- What is expected
In the records below, find the line with "left back paw: (818, 496)" and repeat it and every line after it, exactly, without any pictures.

Pictured people or hands with joints

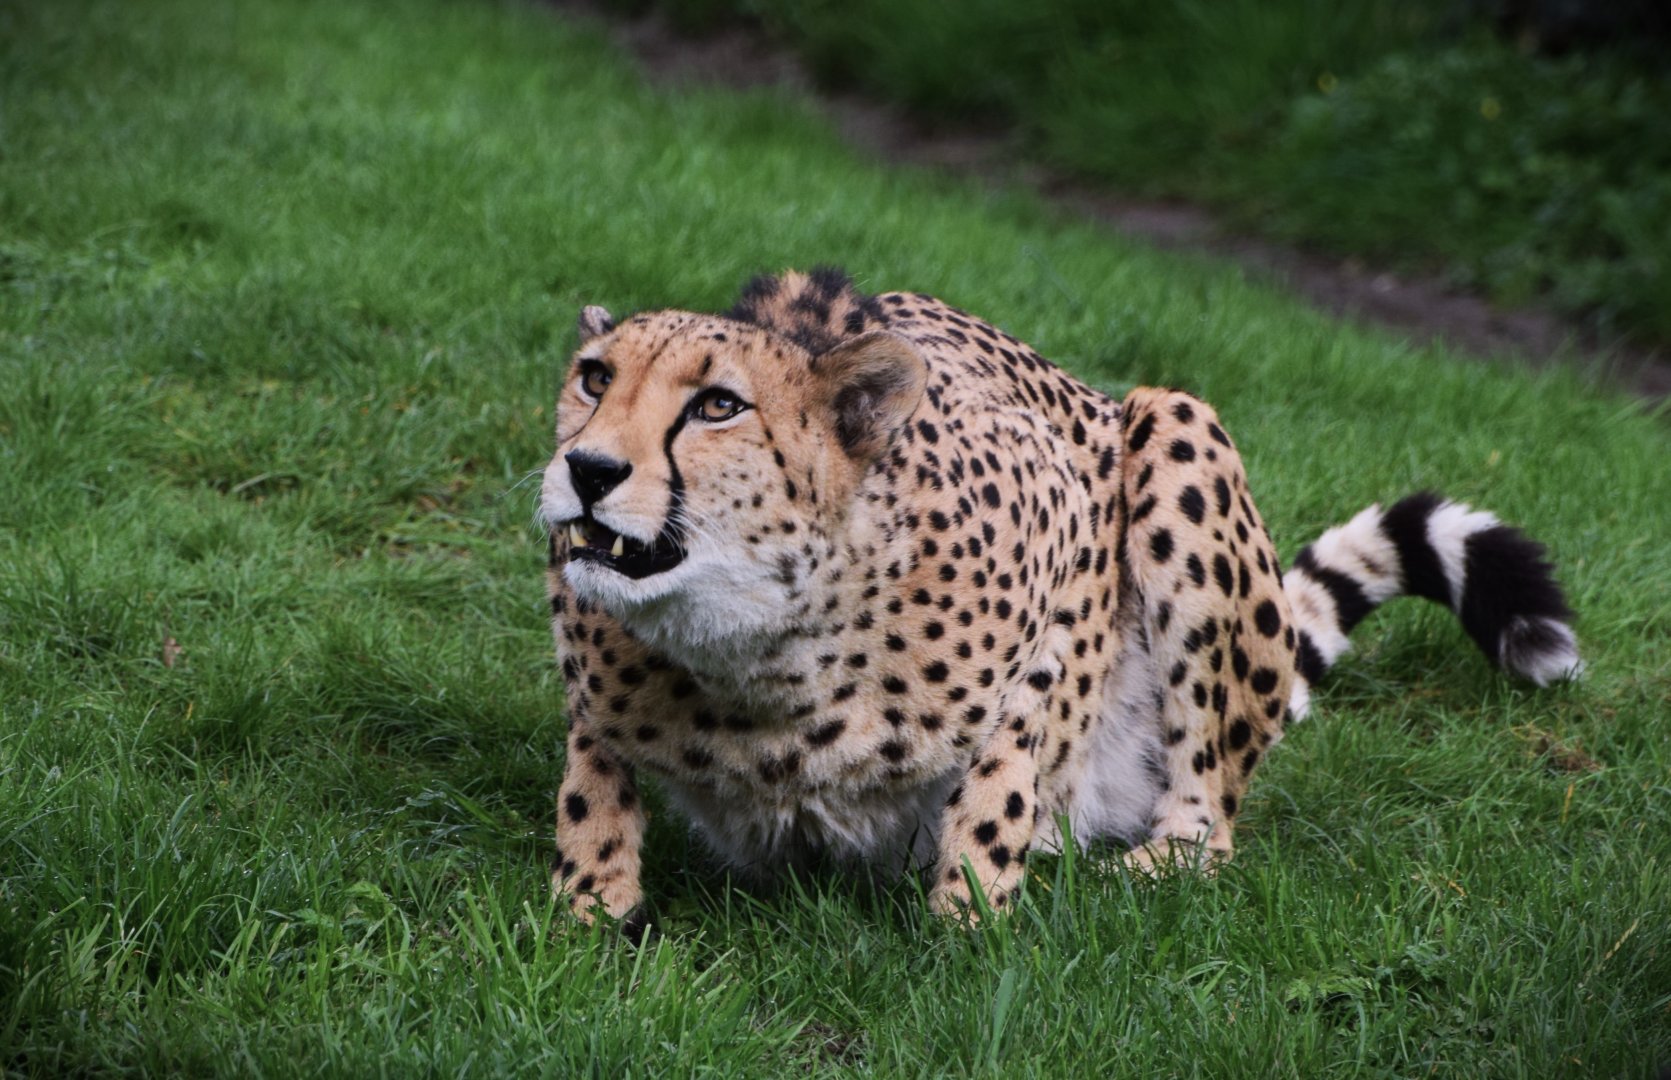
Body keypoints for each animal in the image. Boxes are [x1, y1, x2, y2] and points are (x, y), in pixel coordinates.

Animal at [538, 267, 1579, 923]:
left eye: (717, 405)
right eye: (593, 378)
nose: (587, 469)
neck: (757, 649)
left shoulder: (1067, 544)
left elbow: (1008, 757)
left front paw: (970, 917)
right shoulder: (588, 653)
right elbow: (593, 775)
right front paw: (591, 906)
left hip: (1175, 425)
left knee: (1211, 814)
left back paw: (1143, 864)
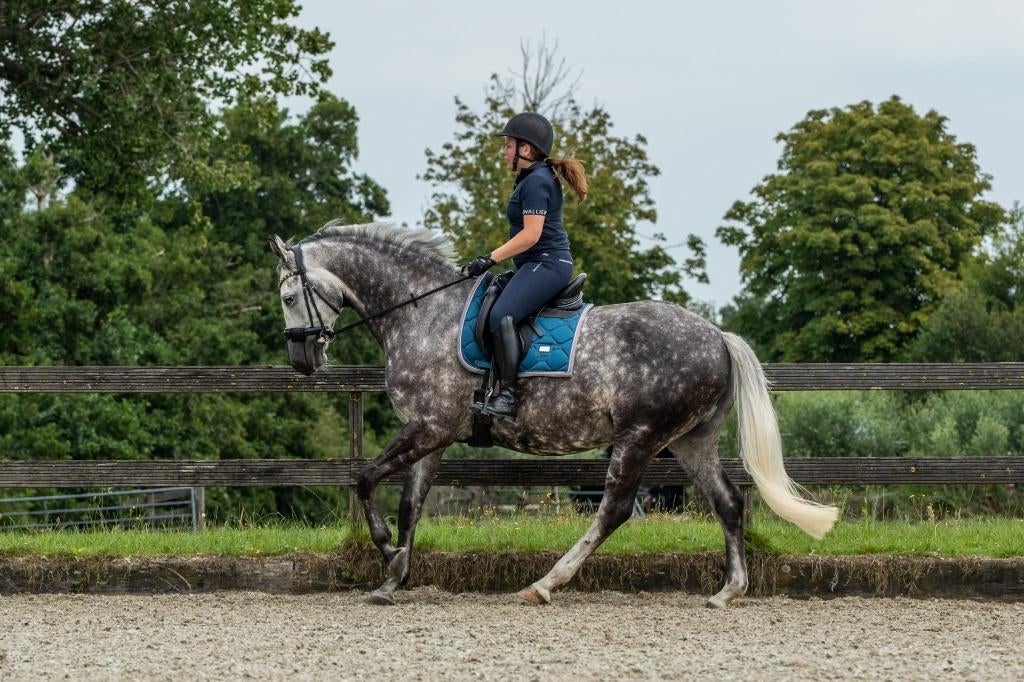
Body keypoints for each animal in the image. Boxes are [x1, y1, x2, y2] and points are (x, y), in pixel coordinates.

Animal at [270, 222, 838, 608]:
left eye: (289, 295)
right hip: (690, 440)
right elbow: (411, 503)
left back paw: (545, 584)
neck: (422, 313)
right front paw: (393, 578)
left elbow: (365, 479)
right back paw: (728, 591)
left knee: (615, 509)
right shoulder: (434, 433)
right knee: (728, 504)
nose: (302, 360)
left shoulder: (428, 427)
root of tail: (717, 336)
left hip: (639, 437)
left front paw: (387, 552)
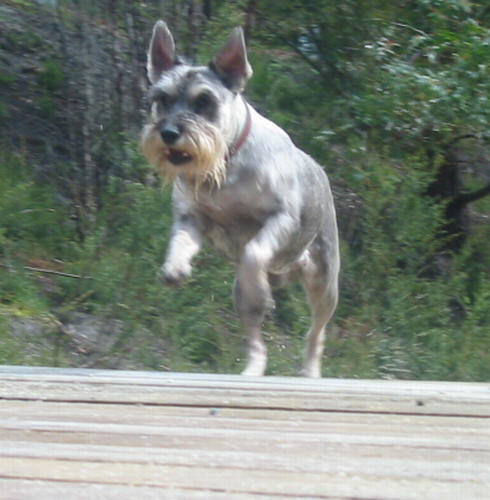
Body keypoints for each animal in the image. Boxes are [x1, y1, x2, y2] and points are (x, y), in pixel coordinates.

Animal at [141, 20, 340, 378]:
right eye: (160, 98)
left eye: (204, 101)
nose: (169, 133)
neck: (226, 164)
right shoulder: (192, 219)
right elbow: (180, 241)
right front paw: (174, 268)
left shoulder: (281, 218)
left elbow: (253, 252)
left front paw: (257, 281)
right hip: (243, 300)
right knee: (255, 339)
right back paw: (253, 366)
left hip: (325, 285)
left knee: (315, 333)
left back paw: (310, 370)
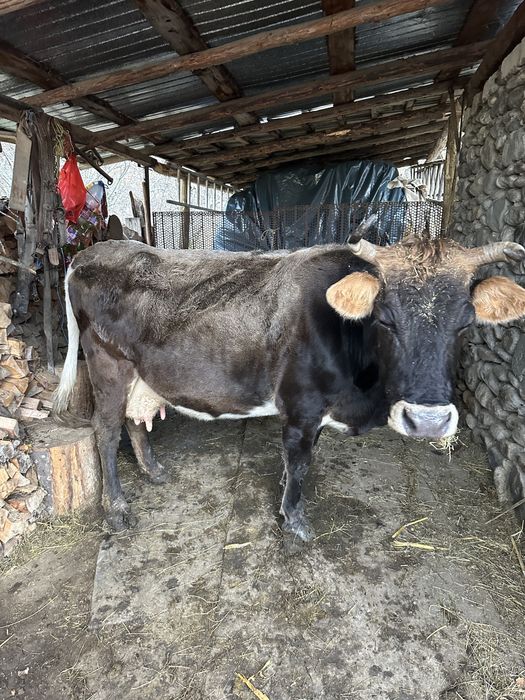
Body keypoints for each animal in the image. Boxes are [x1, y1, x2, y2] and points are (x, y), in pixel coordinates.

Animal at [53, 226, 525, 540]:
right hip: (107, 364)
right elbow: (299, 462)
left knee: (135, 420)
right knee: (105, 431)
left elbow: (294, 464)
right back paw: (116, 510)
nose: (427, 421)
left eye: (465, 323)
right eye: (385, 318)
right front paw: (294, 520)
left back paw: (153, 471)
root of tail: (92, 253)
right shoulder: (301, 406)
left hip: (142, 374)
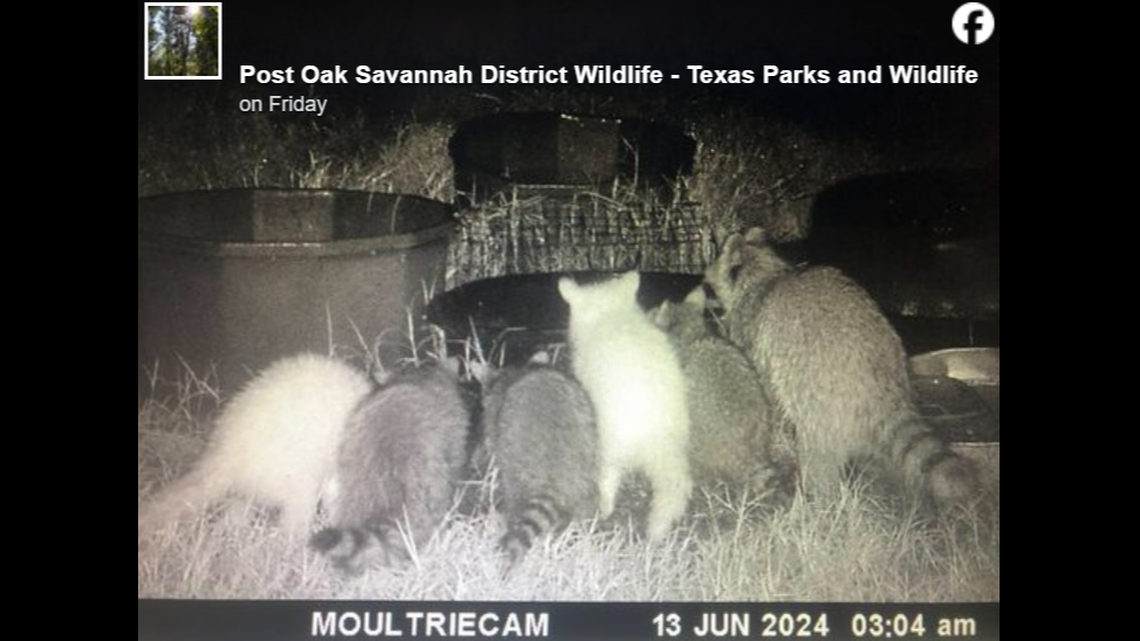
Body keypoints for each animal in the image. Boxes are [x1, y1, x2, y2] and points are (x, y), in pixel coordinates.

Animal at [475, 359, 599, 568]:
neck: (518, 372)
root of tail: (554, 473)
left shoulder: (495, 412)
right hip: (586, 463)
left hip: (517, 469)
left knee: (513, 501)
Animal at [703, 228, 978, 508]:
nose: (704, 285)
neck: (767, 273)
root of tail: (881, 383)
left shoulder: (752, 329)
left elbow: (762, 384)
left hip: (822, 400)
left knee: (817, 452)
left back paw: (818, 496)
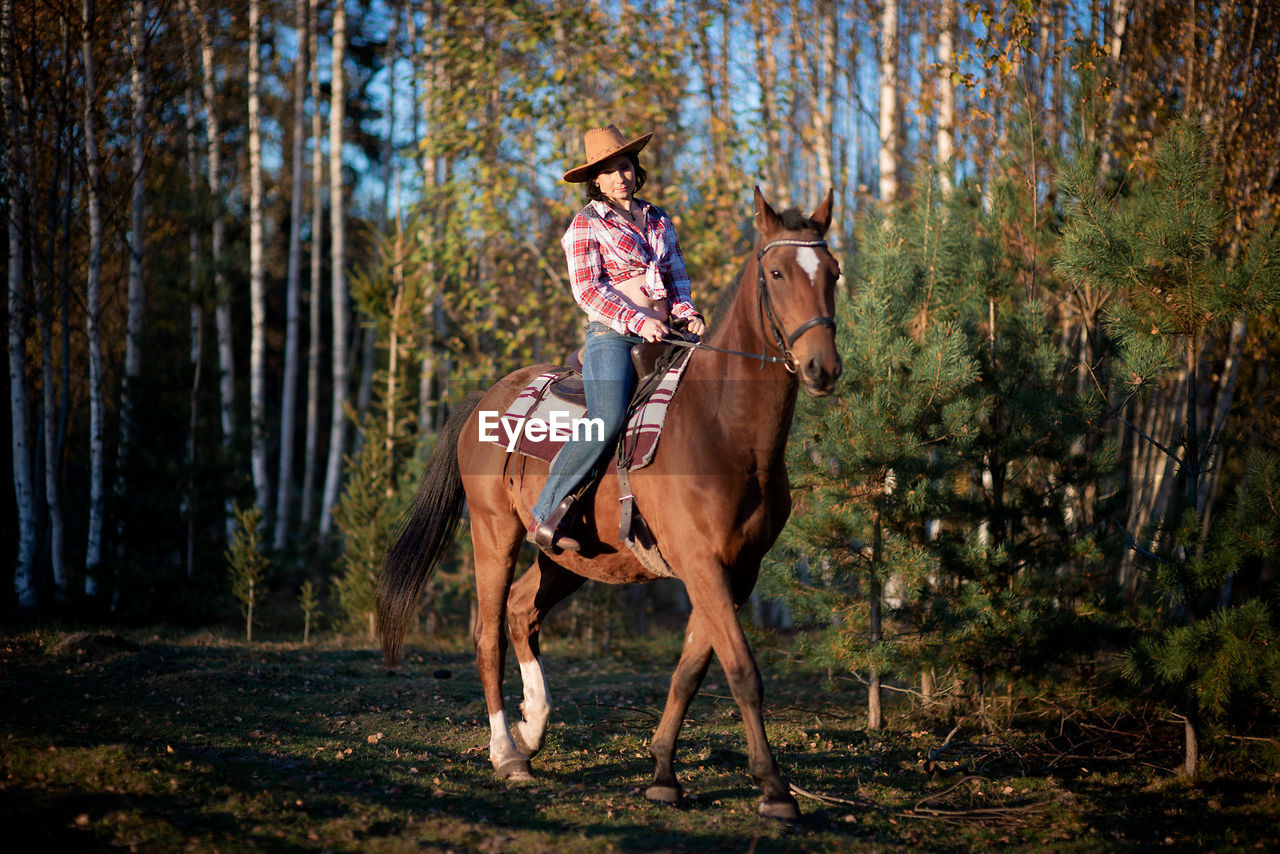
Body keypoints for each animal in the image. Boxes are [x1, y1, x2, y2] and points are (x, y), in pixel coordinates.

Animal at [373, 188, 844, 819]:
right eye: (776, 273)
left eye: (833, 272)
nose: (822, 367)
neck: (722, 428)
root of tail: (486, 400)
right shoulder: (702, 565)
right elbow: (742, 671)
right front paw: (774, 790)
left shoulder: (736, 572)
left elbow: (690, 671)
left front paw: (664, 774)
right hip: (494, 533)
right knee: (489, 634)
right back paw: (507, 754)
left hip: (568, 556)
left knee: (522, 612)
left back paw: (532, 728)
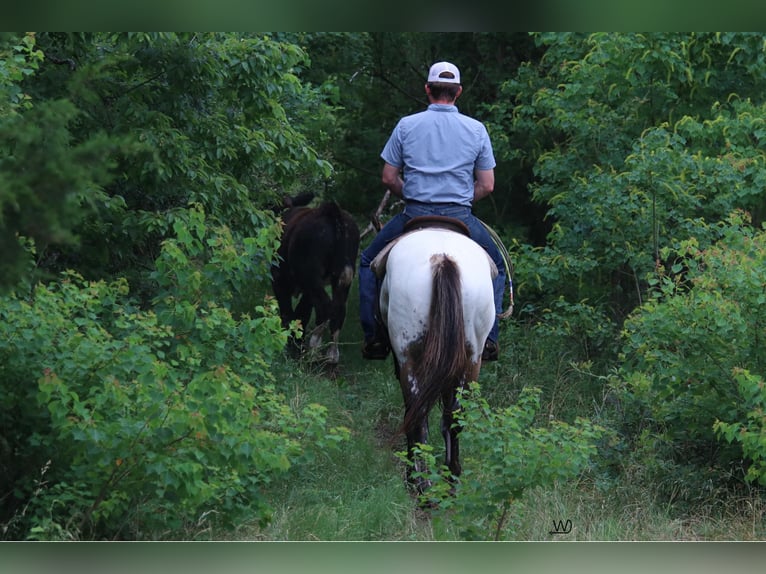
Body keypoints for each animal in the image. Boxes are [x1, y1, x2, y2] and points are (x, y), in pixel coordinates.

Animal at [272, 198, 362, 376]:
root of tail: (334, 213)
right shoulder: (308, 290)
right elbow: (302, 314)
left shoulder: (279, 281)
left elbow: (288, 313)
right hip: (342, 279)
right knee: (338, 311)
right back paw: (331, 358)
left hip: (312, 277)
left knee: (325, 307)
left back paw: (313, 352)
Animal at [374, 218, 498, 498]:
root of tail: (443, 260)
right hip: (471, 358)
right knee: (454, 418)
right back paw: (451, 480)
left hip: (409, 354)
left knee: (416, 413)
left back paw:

- Task output
left back paw: (818, 496)
Body keypoints for each animal in the image. Boxes are [x1, y1, x2, y2] and points are (x, y), in pixel coordinates.

Animal at [373, 188, 844, 819]:
right eye: (776, 273)
left eye: (833, 272)
nose: (822, 367)
neck: (722, 428)
root of tail: (486, 400)
right shoulder: (702, 565)
right elbow: (742, 671)
right front paw: (774, 790)
left shoulder: (736, 572)
left elbow: (690, 671)
left front paw: (664, 774)
right hip: (494, 533)
right knee: (489, 634)
right back paw: (507, 754)
left hip: (568, 556)
left knee: (522, 612)
left back paw: (532, 728)
Body keypoints for each animal in the image. Boxes are [x1, y1, x2, y2] and points are (x, y), in pixel coordinates.

Animal at [272, 198, 362, 376]:
root of tail: (334, 213)
right shoulder: (308, 290)
right elbow: (302, 314)
left shoulder: (279, 281)
left elbow: (288, 313)
right hip: (342, 279)
right knee: (338, 311)
right back paw: (331, 358)
left hip: (312, 277)
left knee: (325, 307)
left back paw: (313, 352)
Animal at [374, 218, 498, 498]:
root of tail: (443, 260)
right hip: (471, 358)
right knee: (454, 418)
right back paw: (451, 480)
left hip: (409, 354)
left knee: (416, 413)
left back paw:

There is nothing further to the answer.